ChatGPT adds a narrower security posture
OpenAI has begun rolling out Lockdown Mode for eligible personal and self-serve ChatGPT Business accounts, giving users an optional setting that reduces the ways ChatGPT can connect to the web or outside services.
The feature is meant for users and organizations handling sensitive information, where data leakage risk can matter more than convenience.
The setting is available to logged-in users across Free, Go, Plus and Pro accounts, as well as self-serve ChatGPT Business plans.
Its central purpose is not to prevent prompt injection attempts from appearing, but to reduce the outbound paths that could let sensitive data leave a session.
Tool limits target exfiltration paths
Lockdown Mode builds on sandboxing and existing controls by limiting outbound network requests.
In practice, it restricts live web browsing to cached content, removes image support in regular responses and web retrieval, blocks network access for Canvas-generated code, and prevents file downloads for data analysis.
Those constraints are significant because prompt injection risk often depends on a model being persuaded to send information to an attacker-controlled destination.

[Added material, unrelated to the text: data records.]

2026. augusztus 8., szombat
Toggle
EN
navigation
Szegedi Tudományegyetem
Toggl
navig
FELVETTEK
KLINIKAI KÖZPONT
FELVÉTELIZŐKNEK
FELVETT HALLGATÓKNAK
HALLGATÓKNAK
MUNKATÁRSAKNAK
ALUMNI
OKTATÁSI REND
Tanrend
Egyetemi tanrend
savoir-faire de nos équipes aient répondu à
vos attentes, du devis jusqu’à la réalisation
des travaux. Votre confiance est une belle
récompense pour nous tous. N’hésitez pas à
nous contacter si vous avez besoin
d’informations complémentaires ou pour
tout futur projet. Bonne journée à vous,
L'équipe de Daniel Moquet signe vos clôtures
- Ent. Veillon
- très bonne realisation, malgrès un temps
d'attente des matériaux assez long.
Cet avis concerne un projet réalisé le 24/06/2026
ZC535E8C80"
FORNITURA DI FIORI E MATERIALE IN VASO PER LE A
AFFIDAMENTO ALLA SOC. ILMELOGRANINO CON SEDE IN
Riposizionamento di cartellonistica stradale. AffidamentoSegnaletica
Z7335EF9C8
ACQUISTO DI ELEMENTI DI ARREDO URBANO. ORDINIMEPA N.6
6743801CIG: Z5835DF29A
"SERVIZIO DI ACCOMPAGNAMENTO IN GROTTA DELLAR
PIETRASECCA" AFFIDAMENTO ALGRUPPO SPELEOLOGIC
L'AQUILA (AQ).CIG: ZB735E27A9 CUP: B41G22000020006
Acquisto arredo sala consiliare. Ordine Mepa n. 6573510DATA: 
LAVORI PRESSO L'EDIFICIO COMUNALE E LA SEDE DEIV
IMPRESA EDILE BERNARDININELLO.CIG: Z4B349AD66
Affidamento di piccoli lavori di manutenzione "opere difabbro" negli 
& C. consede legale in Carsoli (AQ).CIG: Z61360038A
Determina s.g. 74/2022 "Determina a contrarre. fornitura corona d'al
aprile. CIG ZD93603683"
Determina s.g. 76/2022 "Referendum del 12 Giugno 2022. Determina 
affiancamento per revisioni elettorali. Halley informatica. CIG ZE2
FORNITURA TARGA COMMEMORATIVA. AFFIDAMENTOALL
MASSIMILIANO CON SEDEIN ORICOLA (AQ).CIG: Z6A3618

By removing or narrowing tools that reach external systems, OpenAI is trading some product utility for a smaller data-exfiltration surface.
Security becomes a product configuration choice
The feature underlines how AI security is moving from back-end filtering alone toward user-visible operating modes.
OpenAI says the setting is not intended for everyone, which makes the trade-off explicit: stronger containment can make ChatGPT less flexible for web, image, code and file workflows.
That matters for enterprises because many employees use AI tools near confidential documents, internal context or customer data.
A lockdown-style control gives security teams a clearer option when the priority is containment rather than maximum feature access.
What to watch next
The next signal is whether similar modes become standard across AI assistants, especially those connected to browsers, coding tools, productivity suites and enterprise data stores.
The practical test is whether users can understand when to enable stricter controls before sensitive workflows begin.
For OpenAI, the feature also shows that prompt injection remains a hard unresolved class of risk for large language models.
Lockdown Mode does not remove the attack category, but it narrows the consequences by reducing outbound channels that an attacker could try to exploit.